Our cases showed loss of MSH6 by immunohistochemistry, whereas expression of MSH2, MLH1 and PMS2 was retained. The molecular genetic abnormalities of IUP appear to differ from those of urothelial carcinoma, suggesting that these two neoplasms are unrelated [62]. Inverted-type urothelial carcinomas of the renal pelvis can be associated with MSI. Hartmann and co-authors examined 132 urothelial carcinomas of the upper urinary tract exhibiting some degree of inverted growth, and found that 35 (26.5%) were microsatellite unstable by polymerase chain reaction analysis [53]. Similar results were obtained by Harper in 214 patients with upper tract urothelial carcinoma tested for mismatch repair protein loss by immunohistochemistry [63]. In a multicentric study conducted on 62 IUPs of the urinary bladder Eiber and co-authors demonstrated aberrant immunostaining for MSH2 (5.8%), MLH1 (11.8%) and MSH6 (3.8%) [62]. As previously described, cellular loss of one MMR protein is not sufficient to cause detectable microsatellite defects [64]. Therefore, our observation may be spurious and unrelated to microsatellite instability, and should be confirmed in a larger series of IUPs of the upper urinary tract. In addition, our patients did not show any stigmata of Lynch syndrome or HNPCC-associated background.

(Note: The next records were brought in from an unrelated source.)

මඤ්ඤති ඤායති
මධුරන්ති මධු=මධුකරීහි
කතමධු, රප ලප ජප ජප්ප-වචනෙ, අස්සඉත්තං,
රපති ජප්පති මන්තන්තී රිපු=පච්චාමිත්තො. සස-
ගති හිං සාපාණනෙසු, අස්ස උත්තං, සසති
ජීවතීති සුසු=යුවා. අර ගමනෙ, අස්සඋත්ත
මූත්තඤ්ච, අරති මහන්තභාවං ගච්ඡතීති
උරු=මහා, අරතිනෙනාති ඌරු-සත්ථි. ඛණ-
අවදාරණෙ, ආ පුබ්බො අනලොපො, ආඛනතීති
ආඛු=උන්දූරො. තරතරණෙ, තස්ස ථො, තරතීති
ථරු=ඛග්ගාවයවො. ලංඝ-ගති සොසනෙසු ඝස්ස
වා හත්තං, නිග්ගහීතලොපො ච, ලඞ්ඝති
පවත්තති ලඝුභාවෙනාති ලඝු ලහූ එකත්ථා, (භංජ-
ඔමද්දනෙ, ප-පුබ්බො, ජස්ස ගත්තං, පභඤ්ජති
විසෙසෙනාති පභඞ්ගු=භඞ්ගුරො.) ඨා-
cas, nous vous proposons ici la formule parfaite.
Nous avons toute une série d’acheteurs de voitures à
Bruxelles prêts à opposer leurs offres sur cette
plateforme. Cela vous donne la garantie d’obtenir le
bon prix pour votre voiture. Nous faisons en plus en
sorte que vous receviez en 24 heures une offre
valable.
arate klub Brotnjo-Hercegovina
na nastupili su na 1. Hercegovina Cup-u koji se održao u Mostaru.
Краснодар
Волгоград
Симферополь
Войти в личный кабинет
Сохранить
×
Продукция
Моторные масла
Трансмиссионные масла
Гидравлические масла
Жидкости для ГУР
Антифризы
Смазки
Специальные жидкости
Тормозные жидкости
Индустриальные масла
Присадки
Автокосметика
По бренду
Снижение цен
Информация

Regarding treatment options, nephroureterectomy, local resection or partial ureterectomy with preservation of the kidney, and endoscopic surgery may be of use [65]. After excision, some authors recommend a follow-up protocol (endoscopy and radiographical studies) similar to that used in patients with low-grade urothelial carcinoma [26], while others do not advocate this rigorous and long-term follow-up due to the low risk of recurrence and favourable prognosis of IUP [66].

In conclusion, IUP of the upper urinary tract is an extremely rare tumour characterised by an inverted pattern of growth and constituted by normal to minimally atypical proliferating urothelium. The absence of progression of IUP on long-term follow-up argues against the need of patients’ continuous surveillance when strict diagnostic criteria are followed, a complete resection can be ascertained and no history of previous or concurrent urothelial malignancies is recorded.